L'editore nella 'quarta di copertina' scrive: 'In questo piccolo gioiello c'è in nuce tutto Bernhard: qui si ride, ci si commuove e si pensa. Il racconto che dà l'irriverente titolo al volume vede il Titano, ormai allo scorcio della vita, in fase di bilanci'...
Il risultato che l'autore si era sempre prefisso era esaltare una comicità delle situazioni, io non l'ho trovata. Anche se l'ironia accompagna sempre le riflessioni dei protagonisti degli scritti, non ho trovato quello spunto che porta la lettura ad un piano superiore; a quello dove la componente filosofica e metaforica acquistano un nuovo senso delle cose. No. Tutto sembra avvitarsi, come la ripetizione delle frasi, in un circuito discendente.
Ad ogni modo l'autore è considerato uno dei massimi scrittori del '900.
Andate a fuoco è l'ultimo dei quattro racconti e qui penso che si raggiunga il massimo, l'apice dello stile di Thomas Bernhard. La relazione di viaggio a un ex amico -come recita il sottotitolo del racconto, è un inno, una filastrocca che inforca una collana di parole quali: bruttezza, volgarità, disgusto...con un 'esiziale' intermezzo. Qui si sente gioca molto l'autobiografia dell'autore; si racconta attraverso un sogno dove non risparmia nessuno -soprattutto l'Austria (la sua patria traditrice)- di quello che sente responsabile della sua depressione.

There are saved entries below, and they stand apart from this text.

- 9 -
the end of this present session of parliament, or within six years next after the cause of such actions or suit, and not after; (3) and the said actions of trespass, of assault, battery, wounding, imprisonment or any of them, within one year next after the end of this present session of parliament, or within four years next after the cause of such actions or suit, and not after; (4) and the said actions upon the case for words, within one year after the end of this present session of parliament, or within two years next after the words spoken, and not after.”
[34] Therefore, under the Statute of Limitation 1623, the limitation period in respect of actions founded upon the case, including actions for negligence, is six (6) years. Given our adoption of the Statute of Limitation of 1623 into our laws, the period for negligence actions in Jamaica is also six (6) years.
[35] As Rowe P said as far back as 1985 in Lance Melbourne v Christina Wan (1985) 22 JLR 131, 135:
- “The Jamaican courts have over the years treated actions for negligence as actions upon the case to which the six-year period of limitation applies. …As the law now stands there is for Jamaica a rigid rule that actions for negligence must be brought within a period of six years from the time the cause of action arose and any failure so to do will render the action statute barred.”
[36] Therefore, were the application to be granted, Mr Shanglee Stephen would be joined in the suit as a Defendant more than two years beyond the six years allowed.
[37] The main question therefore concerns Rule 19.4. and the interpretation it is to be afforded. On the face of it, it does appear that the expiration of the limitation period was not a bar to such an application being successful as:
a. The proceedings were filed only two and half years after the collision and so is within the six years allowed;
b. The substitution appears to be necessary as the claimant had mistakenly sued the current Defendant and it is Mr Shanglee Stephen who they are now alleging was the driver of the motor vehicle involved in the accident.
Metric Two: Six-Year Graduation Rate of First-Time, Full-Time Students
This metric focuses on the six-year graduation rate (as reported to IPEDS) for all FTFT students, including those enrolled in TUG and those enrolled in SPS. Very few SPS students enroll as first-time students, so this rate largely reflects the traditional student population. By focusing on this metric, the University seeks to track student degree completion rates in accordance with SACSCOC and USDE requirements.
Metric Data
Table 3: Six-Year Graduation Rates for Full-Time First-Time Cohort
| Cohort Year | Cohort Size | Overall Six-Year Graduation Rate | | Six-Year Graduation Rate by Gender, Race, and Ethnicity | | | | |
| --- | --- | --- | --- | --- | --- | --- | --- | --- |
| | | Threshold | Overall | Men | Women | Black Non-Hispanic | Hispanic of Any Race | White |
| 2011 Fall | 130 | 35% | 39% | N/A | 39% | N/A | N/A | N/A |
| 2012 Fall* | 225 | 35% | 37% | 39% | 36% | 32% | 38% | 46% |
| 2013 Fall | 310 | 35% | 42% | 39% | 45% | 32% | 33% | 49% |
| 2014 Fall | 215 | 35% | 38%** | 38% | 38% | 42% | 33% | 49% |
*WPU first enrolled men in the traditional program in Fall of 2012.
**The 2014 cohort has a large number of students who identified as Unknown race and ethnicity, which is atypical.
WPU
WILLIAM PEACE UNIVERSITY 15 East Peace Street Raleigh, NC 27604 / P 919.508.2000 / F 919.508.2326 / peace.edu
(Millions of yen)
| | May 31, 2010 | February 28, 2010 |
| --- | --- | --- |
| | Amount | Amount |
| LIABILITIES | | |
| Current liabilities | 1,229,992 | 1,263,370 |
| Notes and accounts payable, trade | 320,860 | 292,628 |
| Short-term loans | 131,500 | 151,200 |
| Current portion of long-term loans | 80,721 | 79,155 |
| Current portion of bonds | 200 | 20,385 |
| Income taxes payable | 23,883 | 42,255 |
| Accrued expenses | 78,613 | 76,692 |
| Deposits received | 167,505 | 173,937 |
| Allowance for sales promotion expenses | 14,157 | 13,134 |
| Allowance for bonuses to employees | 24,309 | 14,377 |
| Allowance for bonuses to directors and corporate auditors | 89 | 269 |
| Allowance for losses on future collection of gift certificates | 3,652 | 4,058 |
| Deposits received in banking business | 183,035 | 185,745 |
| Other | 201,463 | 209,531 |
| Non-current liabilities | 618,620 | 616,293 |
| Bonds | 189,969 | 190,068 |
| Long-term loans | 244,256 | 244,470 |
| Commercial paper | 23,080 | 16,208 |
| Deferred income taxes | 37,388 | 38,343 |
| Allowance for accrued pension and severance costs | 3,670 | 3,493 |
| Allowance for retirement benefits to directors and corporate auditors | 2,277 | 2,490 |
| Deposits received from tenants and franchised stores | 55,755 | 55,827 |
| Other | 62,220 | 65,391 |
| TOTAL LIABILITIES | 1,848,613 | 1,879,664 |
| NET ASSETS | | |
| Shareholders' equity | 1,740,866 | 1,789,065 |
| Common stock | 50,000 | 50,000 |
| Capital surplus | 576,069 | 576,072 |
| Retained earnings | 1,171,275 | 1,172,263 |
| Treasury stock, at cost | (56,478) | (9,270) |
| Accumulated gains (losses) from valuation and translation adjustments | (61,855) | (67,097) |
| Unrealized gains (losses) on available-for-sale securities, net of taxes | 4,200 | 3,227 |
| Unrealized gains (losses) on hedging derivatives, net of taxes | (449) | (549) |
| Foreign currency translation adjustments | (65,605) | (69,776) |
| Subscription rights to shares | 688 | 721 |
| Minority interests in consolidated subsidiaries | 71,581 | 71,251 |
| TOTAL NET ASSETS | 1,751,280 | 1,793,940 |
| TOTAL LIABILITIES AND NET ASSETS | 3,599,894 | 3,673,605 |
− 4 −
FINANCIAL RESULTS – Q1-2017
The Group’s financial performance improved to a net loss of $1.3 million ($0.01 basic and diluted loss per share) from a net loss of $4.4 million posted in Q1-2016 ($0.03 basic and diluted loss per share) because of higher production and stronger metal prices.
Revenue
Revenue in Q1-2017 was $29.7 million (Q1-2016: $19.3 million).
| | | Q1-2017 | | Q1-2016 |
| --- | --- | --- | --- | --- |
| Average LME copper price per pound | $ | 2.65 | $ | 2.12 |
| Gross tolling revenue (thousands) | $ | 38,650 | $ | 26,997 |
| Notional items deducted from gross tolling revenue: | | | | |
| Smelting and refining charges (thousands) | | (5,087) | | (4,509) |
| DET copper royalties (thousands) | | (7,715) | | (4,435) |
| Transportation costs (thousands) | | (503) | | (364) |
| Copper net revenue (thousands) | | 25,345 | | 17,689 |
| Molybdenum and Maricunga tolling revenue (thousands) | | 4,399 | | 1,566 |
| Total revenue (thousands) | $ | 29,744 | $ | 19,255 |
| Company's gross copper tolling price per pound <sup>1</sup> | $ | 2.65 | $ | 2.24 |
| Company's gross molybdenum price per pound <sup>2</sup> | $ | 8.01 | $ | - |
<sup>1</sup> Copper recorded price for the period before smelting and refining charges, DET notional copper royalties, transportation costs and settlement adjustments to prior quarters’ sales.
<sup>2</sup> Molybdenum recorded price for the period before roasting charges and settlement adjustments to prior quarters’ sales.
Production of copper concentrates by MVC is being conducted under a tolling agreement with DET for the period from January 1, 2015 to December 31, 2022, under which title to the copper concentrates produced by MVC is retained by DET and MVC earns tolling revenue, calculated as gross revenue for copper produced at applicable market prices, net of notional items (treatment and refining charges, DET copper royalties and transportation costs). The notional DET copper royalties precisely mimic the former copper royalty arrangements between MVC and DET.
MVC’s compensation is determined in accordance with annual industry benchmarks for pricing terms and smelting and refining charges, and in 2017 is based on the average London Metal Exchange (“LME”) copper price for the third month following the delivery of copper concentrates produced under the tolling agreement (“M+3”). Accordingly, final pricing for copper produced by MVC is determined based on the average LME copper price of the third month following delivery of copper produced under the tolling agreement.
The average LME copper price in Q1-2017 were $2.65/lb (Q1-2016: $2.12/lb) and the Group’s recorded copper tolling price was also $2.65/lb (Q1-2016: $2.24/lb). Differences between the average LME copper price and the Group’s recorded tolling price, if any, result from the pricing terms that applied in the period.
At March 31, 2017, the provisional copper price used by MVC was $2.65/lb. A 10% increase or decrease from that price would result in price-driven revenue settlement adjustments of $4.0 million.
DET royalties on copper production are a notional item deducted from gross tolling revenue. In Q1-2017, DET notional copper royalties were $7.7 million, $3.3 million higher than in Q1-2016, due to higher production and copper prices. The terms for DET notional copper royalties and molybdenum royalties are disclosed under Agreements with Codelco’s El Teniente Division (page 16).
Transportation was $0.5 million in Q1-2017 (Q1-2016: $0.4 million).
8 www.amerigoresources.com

Con una breve indagine ho scoperto che il filosofo Aldo Giorgio Argani -il massimo studioso italiano di Ludwig Wittgenstein - è stato colui che ha fatto conoscere Thomas Bernhard in Italia. Questo filosofo ha scritto anche un saggio su Thomas Bernhard: La frase infinita. Thomas Bernhard e la cultura austriaca, ed. Laterza, Bari 1990. Nella scheda di questo libro -a cura di Paternò per l'Indice- si legge:
'L'Austria, pur rinnegata e maledetta, resta per Thomas Bernhard "Heimat", patria culturale. Così le due parti in cui si articola l'ultimo libro di Aldo Gargani - la prima dedicata all'analisi della scrittura di Bernhard, la seconda ai linguaggi della cultura austriaca - si compenetrano nell'intrecciarsi di estetica ed etica, di poesia e filosofia. In Bernhard l'incessante tramutarsi del senso in nonsenso e della verità in menzogna rende imprescindibile la scrittura, una "Gedankenpoesie" che, se condotta con rigore, è unica condizione di salvezza Negli altri - Wittgenstein, Musil, i padri della musica atonale, Ingeborg Bachmann - l'istanza etica impone di spezzare la coazione a ripetere per scegliere ogni volta di nuovo tra infinite possibilità. Condivisa è la ricerca di un "Mittelpunkt", abitazione in cui l'uomo possa sopravvivere alla pressione dei fatti entro il linguaggio. Bernhard, però, con il suo lavoro di decostruzione che dissolve, attraverso l'inversione di ogni concetto nel suo contrario, la verità unica, giunge a esiti paradossali: i suoi personaggi restano prigionieri dello spazio che dovevano abitare. Il pensiero, nel suo movimento autodistruttivo, si arresta un attimo prima della follia e del suicidio. A questo baratro arrivano tutti i personaggi, e tutti finiscono per soccombere. Lo scrittore invece si salva. Dalla sua opera ha bandito ogni descrizione, ha fatto della scrittura una tessitura di citazioni e frasi, ha preso le distanze dall'io narrante, per arrivare all'estremo della disperazione senza tuttavia perdersi. Ma davvero può restare incolume?'.
Irreprensibile. Concordo ed è per questo che il mio moto è quello di saltar pagine per trovare una fine -non certo un fine- nel nulla.